Tomás no contestó. Se le veía muy agitado, casi en estado de shock: era incapaz de articular palabra. El espíritu, impasible, prosiguió:

—También está esa otra navidad en la que eres una cerillera cósmica…

Tomás no disimuló su alucinado asombro:

—¿Una cerillera cósmica?

—No quieras saber —contestó el otro—. Sólo te diré que trabajas en uno de los clubs con peor reputación de toda la Vía Láctea…

Tomás, estremecido de horror, perdió la compostura. Se echó a los pies del viejo y casi a gritos le suplicó:

—¡Basta, esto es de locos! ¡No quiero saber más, no quiero ver más! ¡Devuélvame a mi casa, por favor! ¡Quiero volver allí, con mi asquerosa vida y mi gato! Quiero que acabe esto ya, quiero regresar, ¿se entera? ¡¡Quiero regresaaaar!!

El espíritu, agobiado por la reacción histérica de Tomás, dijo:

-Está bien, tranquilo. Se hará como deseas.

Nerviosa y atolondradamente, marcó unas coordenadas en su navegador.
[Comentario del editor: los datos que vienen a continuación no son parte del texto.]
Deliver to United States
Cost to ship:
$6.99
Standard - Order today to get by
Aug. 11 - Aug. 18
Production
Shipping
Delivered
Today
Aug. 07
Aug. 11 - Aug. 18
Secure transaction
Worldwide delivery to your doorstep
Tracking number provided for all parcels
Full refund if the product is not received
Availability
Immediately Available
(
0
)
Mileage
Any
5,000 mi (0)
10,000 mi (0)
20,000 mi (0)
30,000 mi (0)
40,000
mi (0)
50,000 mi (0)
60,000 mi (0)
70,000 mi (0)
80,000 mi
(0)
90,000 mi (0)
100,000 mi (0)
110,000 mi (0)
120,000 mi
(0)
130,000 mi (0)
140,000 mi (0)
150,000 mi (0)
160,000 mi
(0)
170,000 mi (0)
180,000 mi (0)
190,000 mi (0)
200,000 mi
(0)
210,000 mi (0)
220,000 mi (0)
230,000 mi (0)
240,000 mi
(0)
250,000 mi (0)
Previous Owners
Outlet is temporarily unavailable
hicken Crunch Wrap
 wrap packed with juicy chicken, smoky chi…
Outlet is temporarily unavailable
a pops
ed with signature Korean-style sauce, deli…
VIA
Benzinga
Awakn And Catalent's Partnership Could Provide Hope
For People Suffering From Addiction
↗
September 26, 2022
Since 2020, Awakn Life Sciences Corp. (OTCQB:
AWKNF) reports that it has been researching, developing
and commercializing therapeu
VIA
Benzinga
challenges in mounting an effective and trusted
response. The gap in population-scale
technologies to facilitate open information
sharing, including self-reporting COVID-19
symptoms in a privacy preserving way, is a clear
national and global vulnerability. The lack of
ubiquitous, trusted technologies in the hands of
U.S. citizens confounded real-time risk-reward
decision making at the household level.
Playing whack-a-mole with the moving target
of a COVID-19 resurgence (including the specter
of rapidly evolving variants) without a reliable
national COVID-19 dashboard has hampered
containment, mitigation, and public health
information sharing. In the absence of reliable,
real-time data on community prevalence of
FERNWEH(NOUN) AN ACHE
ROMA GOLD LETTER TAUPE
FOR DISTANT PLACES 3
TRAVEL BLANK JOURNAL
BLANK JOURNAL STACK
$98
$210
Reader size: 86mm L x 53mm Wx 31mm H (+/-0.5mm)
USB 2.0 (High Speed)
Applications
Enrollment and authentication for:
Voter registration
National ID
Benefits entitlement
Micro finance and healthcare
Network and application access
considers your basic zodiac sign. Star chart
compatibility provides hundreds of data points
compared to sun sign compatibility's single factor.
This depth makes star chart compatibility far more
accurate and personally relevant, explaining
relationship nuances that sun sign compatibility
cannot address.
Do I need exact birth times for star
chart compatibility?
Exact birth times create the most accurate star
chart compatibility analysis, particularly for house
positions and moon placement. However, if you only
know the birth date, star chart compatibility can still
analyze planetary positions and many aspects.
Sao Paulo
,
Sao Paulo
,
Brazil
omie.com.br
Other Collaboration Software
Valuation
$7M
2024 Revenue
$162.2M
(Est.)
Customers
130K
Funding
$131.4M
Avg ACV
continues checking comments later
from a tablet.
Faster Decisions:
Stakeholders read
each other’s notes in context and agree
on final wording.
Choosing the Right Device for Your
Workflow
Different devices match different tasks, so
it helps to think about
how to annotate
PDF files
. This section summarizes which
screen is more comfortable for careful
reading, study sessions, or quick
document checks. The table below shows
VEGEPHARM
Segundos después, una escotilla espaciotemporal se abrió en el aire como una ventana de Windows y aspiró a Tomás de golpe. De nuevo sintió deslizarse a velocidad de vértigo por el túnel de luz hasta que de repente, pop, se despertó en la cama, enmarañado en las sábanas y el cuerpo empapado en sudor.
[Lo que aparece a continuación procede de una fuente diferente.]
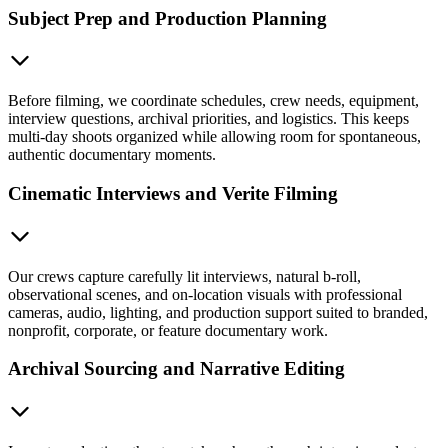
Subject Prep and Production Planning
Before filming, we coordinate schedules, crew needs, equipment,
interview questions, archival priorities, and logistics. This keeps
multi-day shoots organized while allowing room for spontaneous,
authentic documentary moments.
Cinematic Interviews and Verite Filming
Our crews capture carefully lit interviews, natural b-roll,
observational scenes, and on-location visuals with professional
cameras, audio, lighting, and production support suited to branded,
nonprofit, corporate, or feature documentary work.
Archival Sourcing and Narrative Editing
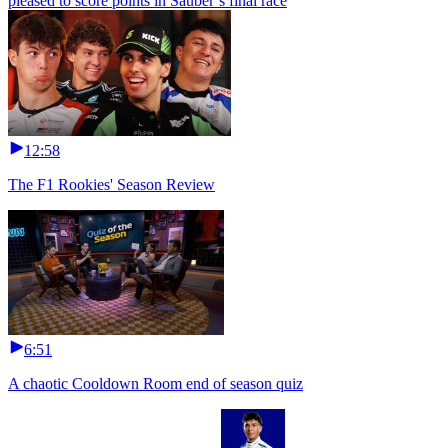
pleased to score points in Sauber’s final race
12:58
The F1 Rookies' Season Review
6:51
A chaotic Cooldown Room end of season quiz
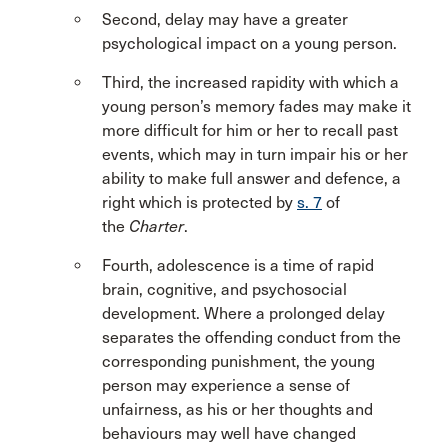
Second, delay may have a greater
psychological impact on a young person.
Third, the increased rapidity with which a
young person’s memory fades may make it
more difficult for him or her to recall past
events, which may in turn impair his or her
ability to make full answer and defence, a
right which is protected by
s. 7
of
the
Charter
.
Fourth, adolescence is a time of rapid
brain, cognitive, and psychosocial
development. Where a prolonged delay
separates the offending conduct from the
corresponding punishment, the young
person may experience a sense of
unfairness, as his or her thoughts and
behaviours may well have changed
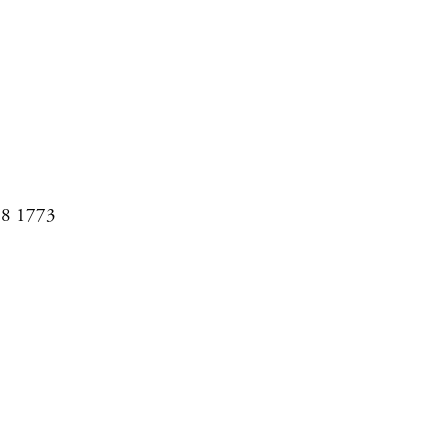
08 1773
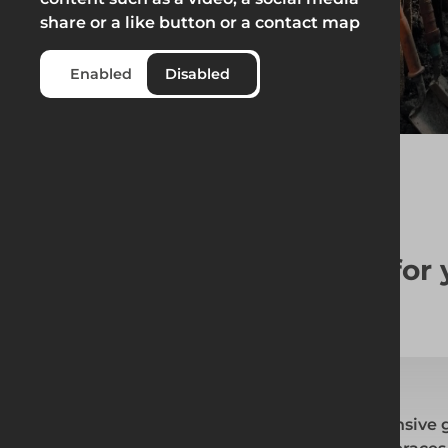
share or a like button or a contact map
Enabled
Disabled
The right
Groundworks
for
At Altrad Generation, we offer a comprehensive 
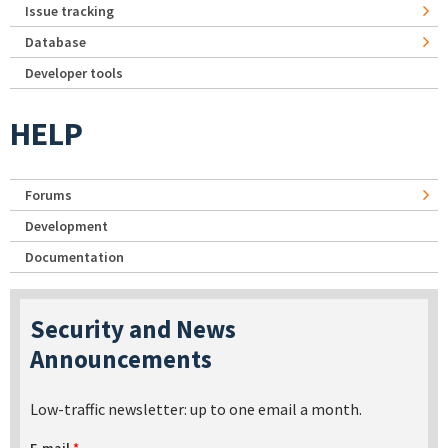
Issue tracking
Database
Developer tools
HELP
Forums
Development
Documentation
Security and News
Announcements
Low-traffic newsletter: up to one email a month.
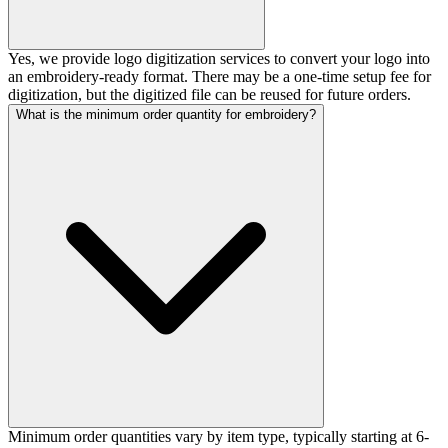
Yes, we provide logo digitization services to convert your logo into
an embroidery-ready format. There may be a one-time setup fee for
digitization, but the digitized file can be reused for future orders.
What is the minimum order quantity for embroidery?
Minimum order quantities vary by item type, typically starting at 6-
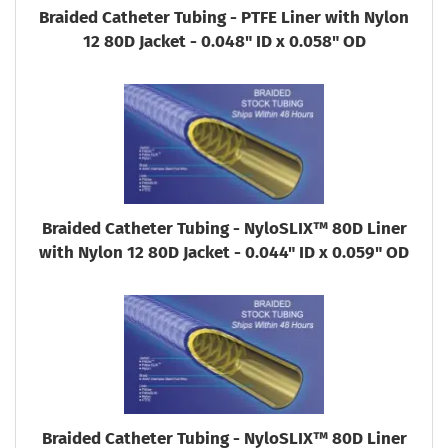
Braided Catheter Tubing - PTFE Liner with Nylon
12 80D Jacket - 0.048" ID x 0.058" OD
Braided Catheter Tubing - NyloSLIX™ 80D Liner
with Nylon 12 80D Jacket - 0.044" ID x 0.059" OD
Braided Catheter Tubing - NyloSLIX™ 80D Liner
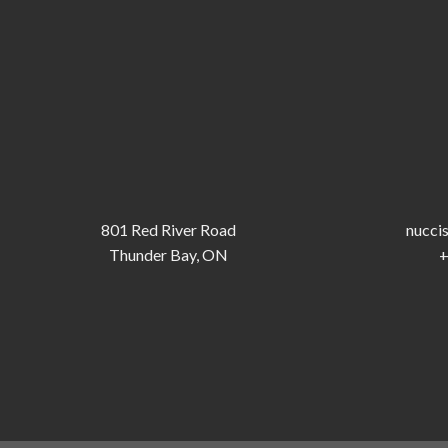
801 Red River Road
nucci
Thunder Bay, ON
+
Expiró con alivio una bocanada seca de aire. Todo había sido un mal sueño. Una pesadilla. ¿O no? A poco que se fijó, no reconoció aquella habitación como la suya; parecía más bien el cuarto-bombonera de un burdel galáctico.

¿Qué era aquello? ¿Qué hacía él allí?

De improviso, como contestando a sus preguntas, vio erguirse ante él a una entidad enorme y grotesca, con racimos de tentáculos brotándole de todas partes y una piel rugosa y húmeda. Era como un ser híbrido entre un kraken y un sapo gigante. Sin darle tiempo a más lucubraciones, el monstruo le agarró de la nuca con uno de sus apéndices y, poniéndole la cara ante lo que parecía un pene extraterrestre, le ordenó:

—Cómemela, esclavo.

Oh, no, pensó Tomás con pánico. El viejo carcamal se había liado, introduciendo las coordenadas equivocadas en su navegador. Maldito imbécil, gruñó. No le había devuelto a su realidad sino a una de sus realidades posibles para la que, en cualquier caso, y aunque había disfrutado de un atisbo de ella, no estaba acostumbrado. Tomás renegó de la torpeza senil de aquel incompetente espíritu de las navidades paralelas. En mala hora se había presentado en su casa a darle un escarmiento cuántico. A pesar de su GPS se había vuelto a despistar de plano y le había abandonado allí, en la que quizá era la más degradante y abyecta de todas sus navidades probables: como esclavo sexual de una repugnante babosa del espacio exterior que, propinándole una colleja con uno de sus tentáculos, añadió:

—Hasta el fondo.

Tomás palideció.

Puede que en el multiverso existiera para él un millón de posibilidades distintas, no te decía que no, pero en ese momento todas se reducían a una: tragarse aquel pene extraterrestre de apariencia anfibia y fantástico tamaño.

Resignado a su suerte, tomó aire, cerró los ojos y se agachó.